= WHAT NEEDS TO BE DONE =
In the entries below, copy the lines verbatim, starting at the line containing "table_cell - [930, 594, 1125, 622]" and ending after the line containing "table_cell 1 [784, 968, 832, 996]".

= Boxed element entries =
— BEGIN —

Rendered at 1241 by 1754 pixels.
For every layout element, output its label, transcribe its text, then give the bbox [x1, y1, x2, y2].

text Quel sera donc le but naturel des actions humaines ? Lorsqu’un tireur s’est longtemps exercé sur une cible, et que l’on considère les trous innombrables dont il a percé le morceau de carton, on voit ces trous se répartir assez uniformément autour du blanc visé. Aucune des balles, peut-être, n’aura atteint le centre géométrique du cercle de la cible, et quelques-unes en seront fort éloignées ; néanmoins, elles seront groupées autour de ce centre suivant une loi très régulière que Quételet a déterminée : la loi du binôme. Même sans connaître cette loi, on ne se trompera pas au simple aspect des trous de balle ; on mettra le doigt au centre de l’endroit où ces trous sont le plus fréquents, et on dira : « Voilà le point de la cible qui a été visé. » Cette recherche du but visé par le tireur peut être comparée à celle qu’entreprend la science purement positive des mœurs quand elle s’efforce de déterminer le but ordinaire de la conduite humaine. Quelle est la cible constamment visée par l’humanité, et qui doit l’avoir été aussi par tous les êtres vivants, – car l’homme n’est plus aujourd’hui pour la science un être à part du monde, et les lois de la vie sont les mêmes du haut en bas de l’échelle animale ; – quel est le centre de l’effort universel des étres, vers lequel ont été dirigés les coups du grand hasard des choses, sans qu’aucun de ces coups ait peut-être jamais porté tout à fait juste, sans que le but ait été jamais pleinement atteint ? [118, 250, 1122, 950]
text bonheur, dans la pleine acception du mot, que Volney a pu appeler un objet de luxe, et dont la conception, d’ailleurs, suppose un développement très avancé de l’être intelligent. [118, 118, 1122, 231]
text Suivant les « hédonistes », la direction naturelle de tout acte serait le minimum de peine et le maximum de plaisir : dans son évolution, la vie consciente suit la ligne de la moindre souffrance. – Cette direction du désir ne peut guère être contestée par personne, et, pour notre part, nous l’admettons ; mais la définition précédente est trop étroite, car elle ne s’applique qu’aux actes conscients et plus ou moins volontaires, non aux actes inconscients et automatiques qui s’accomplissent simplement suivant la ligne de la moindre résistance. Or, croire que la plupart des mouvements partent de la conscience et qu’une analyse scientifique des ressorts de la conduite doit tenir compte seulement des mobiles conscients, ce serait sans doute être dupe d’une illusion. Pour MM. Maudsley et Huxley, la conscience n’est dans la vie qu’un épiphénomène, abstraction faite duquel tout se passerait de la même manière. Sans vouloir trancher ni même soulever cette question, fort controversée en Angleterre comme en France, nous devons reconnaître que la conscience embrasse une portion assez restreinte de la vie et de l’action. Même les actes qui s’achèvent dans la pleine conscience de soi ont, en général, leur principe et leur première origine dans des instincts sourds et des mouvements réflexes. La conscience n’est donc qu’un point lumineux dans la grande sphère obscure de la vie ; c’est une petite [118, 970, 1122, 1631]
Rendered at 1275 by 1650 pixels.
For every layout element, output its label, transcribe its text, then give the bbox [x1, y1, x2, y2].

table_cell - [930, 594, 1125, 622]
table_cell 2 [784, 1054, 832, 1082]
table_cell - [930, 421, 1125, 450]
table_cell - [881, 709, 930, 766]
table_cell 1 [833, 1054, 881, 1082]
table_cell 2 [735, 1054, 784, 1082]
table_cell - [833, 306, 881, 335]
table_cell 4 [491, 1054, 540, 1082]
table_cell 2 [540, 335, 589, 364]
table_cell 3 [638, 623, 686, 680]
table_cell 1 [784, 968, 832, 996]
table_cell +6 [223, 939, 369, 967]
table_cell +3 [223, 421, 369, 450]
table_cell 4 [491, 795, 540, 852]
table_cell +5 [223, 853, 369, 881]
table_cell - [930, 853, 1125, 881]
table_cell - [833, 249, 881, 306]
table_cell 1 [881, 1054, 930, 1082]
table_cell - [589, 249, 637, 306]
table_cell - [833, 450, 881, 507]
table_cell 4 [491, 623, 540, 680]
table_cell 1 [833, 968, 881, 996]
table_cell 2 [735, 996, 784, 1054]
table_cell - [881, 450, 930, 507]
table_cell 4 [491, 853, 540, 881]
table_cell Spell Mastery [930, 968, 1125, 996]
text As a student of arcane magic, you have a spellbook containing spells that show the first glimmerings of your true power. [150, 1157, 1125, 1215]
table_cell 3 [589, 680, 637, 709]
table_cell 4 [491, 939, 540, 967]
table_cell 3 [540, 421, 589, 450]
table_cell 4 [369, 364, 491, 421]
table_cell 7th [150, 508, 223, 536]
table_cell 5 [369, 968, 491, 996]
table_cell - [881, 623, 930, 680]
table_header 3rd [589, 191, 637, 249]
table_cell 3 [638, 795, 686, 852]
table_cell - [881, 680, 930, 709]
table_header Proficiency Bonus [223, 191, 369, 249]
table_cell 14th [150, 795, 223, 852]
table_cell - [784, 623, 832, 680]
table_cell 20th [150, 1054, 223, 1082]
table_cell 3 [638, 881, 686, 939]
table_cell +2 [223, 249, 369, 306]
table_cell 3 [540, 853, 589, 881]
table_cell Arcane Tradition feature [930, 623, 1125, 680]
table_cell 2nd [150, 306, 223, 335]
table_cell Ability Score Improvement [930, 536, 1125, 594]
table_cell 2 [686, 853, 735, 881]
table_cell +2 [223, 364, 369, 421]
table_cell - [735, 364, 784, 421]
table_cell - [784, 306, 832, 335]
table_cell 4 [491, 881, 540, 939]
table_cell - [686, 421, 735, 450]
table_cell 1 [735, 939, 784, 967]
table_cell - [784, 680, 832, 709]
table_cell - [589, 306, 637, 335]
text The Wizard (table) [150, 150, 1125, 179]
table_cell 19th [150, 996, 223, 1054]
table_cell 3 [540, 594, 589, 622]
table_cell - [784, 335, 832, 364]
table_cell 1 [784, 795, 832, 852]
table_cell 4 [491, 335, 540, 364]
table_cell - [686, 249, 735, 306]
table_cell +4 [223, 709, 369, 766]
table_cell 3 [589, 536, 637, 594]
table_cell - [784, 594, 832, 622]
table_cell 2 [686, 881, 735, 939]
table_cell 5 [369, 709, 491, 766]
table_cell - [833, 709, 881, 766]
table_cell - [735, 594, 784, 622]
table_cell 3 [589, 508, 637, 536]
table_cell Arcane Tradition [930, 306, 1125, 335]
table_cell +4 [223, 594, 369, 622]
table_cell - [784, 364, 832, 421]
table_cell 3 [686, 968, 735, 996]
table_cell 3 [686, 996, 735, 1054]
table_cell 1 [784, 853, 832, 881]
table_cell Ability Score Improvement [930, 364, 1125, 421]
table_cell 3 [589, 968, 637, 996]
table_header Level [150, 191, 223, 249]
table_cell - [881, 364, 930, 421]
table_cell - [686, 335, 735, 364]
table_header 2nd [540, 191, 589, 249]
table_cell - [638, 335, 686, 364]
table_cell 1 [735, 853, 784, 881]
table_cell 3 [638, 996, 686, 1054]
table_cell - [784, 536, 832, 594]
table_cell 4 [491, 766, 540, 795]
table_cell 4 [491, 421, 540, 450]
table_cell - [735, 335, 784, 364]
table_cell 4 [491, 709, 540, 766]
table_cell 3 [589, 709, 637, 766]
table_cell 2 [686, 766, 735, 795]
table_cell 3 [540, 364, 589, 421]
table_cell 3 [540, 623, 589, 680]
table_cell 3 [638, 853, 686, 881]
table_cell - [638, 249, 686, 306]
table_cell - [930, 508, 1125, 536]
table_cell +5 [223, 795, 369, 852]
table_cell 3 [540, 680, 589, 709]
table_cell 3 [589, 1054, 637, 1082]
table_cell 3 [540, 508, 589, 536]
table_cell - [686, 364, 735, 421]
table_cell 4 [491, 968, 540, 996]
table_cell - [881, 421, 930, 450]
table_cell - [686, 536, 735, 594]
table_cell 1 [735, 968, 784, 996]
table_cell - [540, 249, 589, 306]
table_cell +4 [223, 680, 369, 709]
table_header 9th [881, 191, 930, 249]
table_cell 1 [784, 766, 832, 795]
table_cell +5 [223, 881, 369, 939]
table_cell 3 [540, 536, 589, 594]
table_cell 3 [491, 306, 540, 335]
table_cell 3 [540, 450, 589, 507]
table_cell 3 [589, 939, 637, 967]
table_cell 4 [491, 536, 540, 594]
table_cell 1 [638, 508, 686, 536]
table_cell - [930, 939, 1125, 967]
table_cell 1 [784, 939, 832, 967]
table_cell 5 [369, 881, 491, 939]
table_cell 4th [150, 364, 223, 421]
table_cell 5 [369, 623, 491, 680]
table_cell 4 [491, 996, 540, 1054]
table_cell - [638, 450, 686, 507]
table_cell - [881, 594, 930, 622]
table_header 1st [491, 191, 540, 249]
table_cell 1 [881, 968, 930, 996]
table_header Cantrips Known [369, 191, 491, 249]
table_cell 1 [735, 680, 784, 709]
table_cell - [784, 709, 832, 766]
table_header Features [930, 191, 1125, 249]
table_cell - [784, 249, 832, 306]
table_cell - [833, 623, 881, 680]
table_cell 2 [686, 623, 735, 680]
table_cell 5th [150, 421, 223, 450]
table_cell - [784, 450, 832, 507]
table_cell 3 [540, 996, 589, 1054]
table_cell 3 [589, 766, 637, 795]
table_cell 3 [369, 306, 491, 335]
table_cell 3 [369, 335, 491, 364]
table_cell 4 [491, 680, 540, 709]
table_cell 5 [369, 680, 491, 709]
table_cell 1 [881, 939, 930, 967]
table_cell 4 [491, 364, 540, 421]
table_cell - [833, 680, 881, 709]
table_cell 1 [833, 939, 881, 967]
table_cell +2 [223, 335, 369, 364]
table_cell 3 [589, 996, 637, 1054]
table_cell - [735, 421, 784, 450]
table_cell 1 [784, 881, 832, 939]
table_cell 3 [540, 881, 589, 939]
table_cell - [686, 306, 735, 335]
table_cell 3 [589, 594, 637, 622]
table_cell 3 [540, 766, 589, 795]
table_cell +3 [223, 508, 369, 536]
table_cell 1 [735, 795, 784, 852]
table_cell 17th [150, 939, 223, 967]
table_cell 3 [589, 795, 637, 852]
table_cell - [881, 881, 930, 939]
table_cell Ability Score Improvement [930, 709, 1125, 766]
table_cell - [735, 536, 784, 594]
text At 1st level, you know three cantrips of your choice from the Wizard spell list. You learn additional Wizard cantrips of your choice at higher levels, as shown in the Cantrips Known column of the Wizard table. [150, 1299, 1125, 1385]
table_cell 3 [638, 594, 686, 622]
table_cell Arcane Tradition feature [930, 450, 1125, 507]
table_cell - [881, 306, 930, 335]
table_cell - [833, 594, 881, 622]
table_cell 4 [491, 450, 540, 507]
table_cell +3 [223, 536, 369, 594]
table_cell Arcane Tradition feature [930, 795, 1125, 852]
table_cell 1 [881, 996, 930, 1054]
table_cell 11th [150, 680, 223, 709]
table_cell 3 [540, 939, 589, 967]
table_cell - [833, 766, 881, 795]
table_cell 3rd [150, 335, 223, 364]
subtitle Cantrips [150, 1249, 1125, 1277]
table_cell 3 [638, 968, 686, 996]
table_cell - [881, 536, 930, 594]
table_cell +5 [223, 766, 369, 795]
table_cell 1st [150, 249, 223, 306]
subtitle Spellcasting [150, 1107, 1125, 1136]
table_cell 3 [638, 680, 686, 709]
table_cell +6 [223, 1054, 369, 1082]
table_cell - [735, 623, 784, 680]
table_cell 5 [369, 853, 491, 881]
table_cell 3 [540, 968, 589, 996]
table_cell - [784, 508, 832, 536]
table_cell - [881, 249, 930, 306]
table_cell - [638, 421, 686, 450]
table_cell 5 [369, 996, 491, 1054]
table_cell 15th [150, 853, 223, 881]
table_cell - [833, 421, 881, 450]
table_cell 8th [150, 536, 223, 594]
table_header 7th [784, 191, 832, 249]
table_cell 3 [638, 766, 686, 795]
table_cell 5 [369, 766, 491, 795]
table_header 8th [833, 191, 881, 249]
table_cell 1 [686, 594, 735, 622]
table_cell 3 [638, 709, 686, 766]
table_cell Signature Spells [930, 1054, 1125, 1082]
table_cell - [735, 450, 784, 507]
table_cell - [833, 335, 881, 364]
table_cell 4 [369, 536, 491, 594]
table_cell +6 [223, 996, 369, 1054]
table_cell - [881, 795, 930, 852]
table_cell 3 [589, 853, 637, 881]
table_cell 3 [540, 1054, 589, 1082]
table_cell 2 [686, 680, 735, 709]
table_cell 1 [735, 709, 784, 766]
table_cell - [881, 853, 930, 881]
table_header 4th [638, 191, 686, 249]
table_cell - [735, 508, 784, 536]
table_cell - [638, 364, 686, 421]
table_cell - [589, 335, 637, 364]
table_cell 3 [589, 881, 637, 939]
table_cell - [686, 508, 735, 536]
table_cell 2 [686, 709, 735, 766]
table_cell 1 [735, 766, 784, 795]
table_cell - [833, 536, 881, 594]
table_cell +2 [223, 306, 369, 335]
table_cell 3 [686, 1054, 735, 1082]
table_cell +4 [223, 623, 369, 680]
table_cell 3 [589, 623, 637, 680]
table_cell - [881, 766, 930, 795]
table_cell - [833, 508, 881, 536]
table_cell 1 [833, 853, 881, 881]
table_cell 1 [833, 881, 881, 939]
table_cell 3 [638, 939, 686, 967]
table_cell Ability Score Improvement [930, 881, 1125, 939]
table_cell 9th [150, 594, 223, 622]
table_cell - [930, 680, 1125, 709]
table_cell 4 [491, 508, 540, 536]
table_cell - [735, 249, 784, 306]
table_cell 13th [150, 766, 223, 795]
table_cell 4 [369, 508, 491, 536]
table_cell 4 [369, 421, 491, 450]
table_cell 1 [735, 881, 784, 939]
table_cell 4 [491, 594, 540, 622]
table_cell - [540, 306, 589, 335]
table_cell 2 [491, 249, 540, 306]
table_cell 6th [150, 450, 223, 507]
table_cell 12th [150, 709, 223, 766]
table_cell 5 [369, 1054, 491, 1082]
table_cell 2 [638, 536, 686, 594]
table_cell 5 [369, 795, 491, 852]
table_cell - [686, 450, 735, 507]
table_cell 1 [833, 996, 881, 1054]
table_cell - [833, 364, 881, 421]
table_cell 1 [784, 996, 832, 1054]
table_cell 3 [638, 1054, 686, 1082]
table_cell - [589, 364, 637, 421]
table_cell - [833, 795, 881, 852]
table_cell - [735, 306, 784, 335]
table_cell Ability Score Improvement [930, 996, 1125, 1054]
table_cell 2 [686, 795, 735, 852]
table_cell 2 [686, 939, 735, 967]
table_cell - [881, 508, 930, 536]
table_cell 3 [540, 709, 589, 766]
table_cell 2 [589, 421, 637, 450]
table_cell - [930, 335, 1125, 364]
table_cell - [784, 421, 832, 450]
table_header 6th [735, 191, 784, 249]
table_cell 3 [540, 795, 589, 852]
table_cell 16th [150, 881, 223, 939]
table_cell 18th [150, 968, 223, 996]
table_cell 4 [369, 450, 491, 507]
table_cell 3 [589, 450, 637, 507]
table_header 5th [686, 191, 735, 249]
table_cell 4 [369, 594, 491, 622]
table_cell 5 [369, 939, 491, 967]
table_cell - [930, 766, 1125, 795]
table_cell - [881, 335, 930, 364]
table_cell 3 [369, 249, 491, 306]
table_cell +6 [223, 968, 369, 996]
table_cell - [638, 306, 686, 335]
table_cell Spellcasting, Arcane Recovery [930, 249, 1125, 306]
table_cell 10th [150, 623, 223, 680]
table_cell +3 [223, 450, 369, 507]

— END —

= FINISHED ANSWER =
table_cell - [930, 594, 1125, 622]
table_cell 2 [784, 1054, 832, 1082]
table_cell - [930, 421, 1125, 450]
table_cell - [881, 709, 930, 766]
table_cell 1 [833, 1054, 881, 1082]
table_cell 2 [735, 1054, 784, 1082]
table_cell - [833, 306, 881, 335]
table_cell 4 [491, 1054, 540, 1082]
table_cell 2 [540, 335, 589, 364]
table_cell 3 [638, 623, 686, 680]
table_cell 1 [784, 968, 832, 996]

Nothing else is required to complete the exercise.